“Hey guys, I absolutely love the show, especially as it becomes less and less over my head.
Due to your love of gait-altering absurdly thick EVA midsoles, I thought you might like to check out this Hoka incident that occurred at the Marathon des Sable across the Sahara in Morocco, a 6 day 251km event. It was posted by Ian Corless at Talk Ultra Podcast. Apparently the medial side of the midsole collapsed–on DAY 2! This guy finished the race, and as you have to carry 100% of your gear and nutrition, I guess he only had the one pair. It looks like this runner should fly out to CO or IL asap, because if he didn’t have gait issues before, he is sure to have them now.”
This brings up some scary thoughts when it comes to the amount of EVA foam and quality of foam (EVA or otherwise) being used in some shoes. "The more foam there exists, the greater one can break down into their compensation or deforming strategy.“ What do we mean by this ? Well, two things should be on one’s mind: 1. all foam breaks down into the vector of the deforming forces and 2. most of us do not have perfectly clean biomechanics, thus an abnormal loading vector is most likely present. These aberrant biomechanics are eventually reflected into our shoes as a "wear pattern”. In this case, the EVA foam had progressively broken down into their rearfoot pronation (and likely mid and forefoot pronation). In this case, even if the person had enough tibialis posterior and other medial pronation-decelerating structure strength at the start, the acceleration of their foot into this issue is now even more abrupt, brisk, excessive etc. A new pair of shoes would not be broken down into this deformity and so a newer pair of shoes is preventive. This is why we recommend new shoes often, and the cycling in of another pair (or several pair) into the mix so that one is never driving the same shoes into the potentially destructive compensation patterns that most of us have. At least with a fresh pair of shoes brought into the mix at the 200 mile wear point, you would only be in the more destructive shoes every other run, giving the body time to recuperate more.
As for this pair of shoes, this runner either has a terrible right foot problem or this was a brutally flawed right shoe from the get go, or both. We can only imaging how painful the medial knee might be at this point. Furthermore, imagine the abrupt nature of the hip internal rotation mechanics ! IF they do not have hip labrum impingement yet, they will soon ! And with that amount of internal limb spin, can you imagine how inhibited the glutes would be from constantly having to eccentrically control that excessive rotation?

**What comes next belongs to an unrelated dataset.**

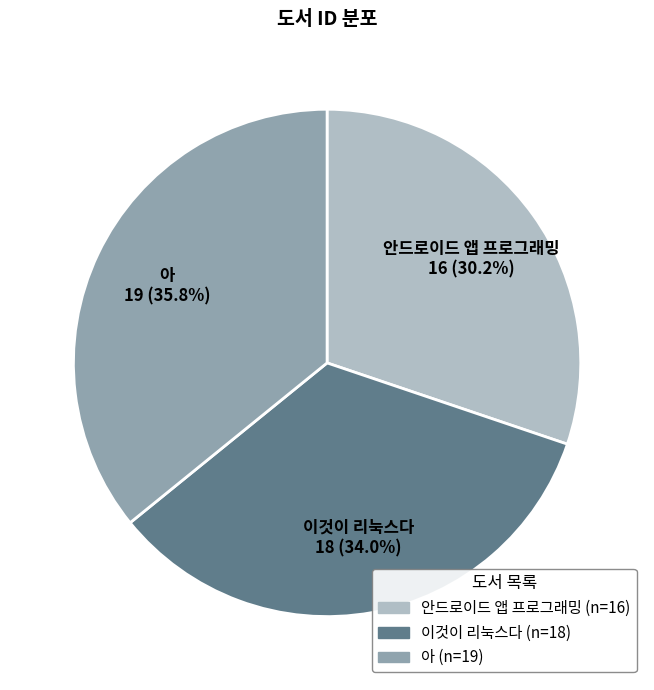

Is it true that 아 is 36% of the pie?

True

As a whole, are not huge fans of the HOKA shoe family, we just cannot fathom the need for this much foam under the feet. If you have been with us long enough you will have heard on our podcast and blog talk about increased impact forces with increasing EVA foam thickness (want that info, here is the link and references). Just because some EVA foam is good, doesn’t mean more is better. Remember, to propulse off of a foam infrastructure you must bottom out/compress the foam sufficiently to find a firmness to propulse from. The Hoka’s have plenty of foam making this our concern, and we are not picking on just them. There are other companies doing this “super sizing/super stacking” such as Brooks, Altra, and New Balance to name just a few. Sure they have added a greater forefoot rocker/toe spring on the front of the shoe to help (they have to because the foam thickness is so great that there is no flexing of the forefoot of the shoes), but is it enough for you? Remember, every biomechanical phase of the gait cycle is necessary and timely to engage the natural joint, ligament, muscle components of joint loading, mobility, stability and movement. If you spend too much time in one phase (perhaps because you are waiting for foam to decompress) you may wait a moment too long and miss the opportunity for another critical phase to begin in the sequence. This is the root cause of many injuries, aberrant biomechanics leading to aberrant mobility or stability.

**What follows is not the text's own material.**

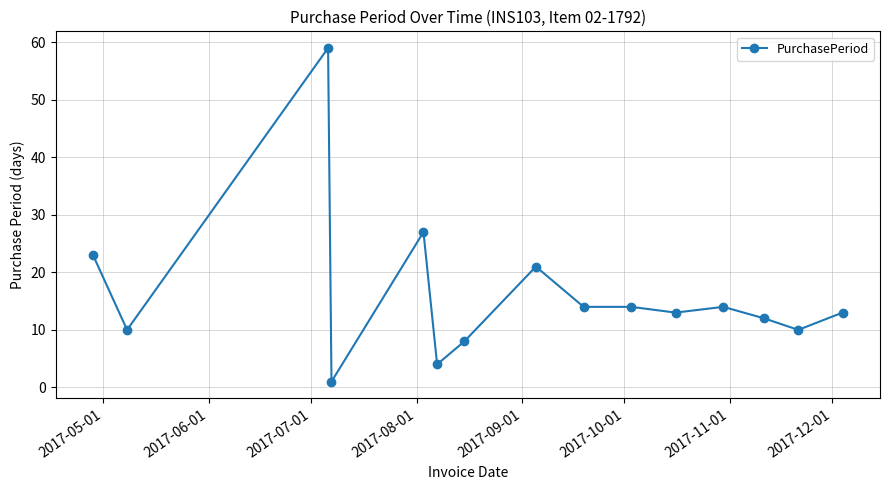

What is the maximum value shown in the chart?

59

So remember these few things:
1. more is not always better for you, it may be for some, but maybe not you.
2. there is a price to pay somewhere in the mechanical system, after all the body is a contained system. What doesn’t happen at one joint often has to be made up at the next proximal or distal joint.

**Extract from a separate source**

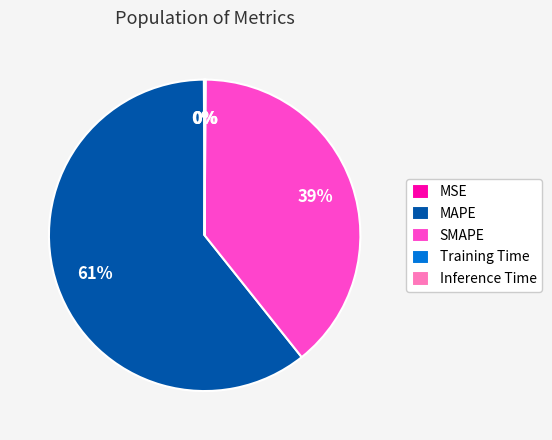

Which slice is the largest?

MAPE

3. Everyone has some aberrant mechanics. No one is perfect. These imperfections will reflect in your shoes, and the longer you are in a pair of shoes the deeper the aberrant mechanics will be reflected in your shoe, thus acting as a steering wheel for the aberrant pattern (the steering is more direct/ more aggressive than in a new pair of shoes). So keep at least 2 pair of shoes rotating in your run cycle, one newer and one half done. We even recommend 3 pairs often. Trust us, the sudden biomechanical shift from a dead shoe into a new one (even though it is a clean new shoe without bad patterns in it) is still a biomechanical shift and could cause adaptive phase problems, pain or injury.
Lots to consider in this game. It is not just about dropping into barefoot and taking off down your street. Not if you want to be doing this for a long time and stay healthy.
Shawn and Ivo, the gait guys
* next day follow up from our social media pages:
Along the lines of EVA and yesterdays post:
“Wear of the EVA consistently increased heel pad stresses, and reduced EVA thickness was the most influential factor, e.g., for a 50% reduction in thickness, peak heel pad stress increased by 19%. ”
This study looks at a model; it would be interesting to see this study with a large cohort.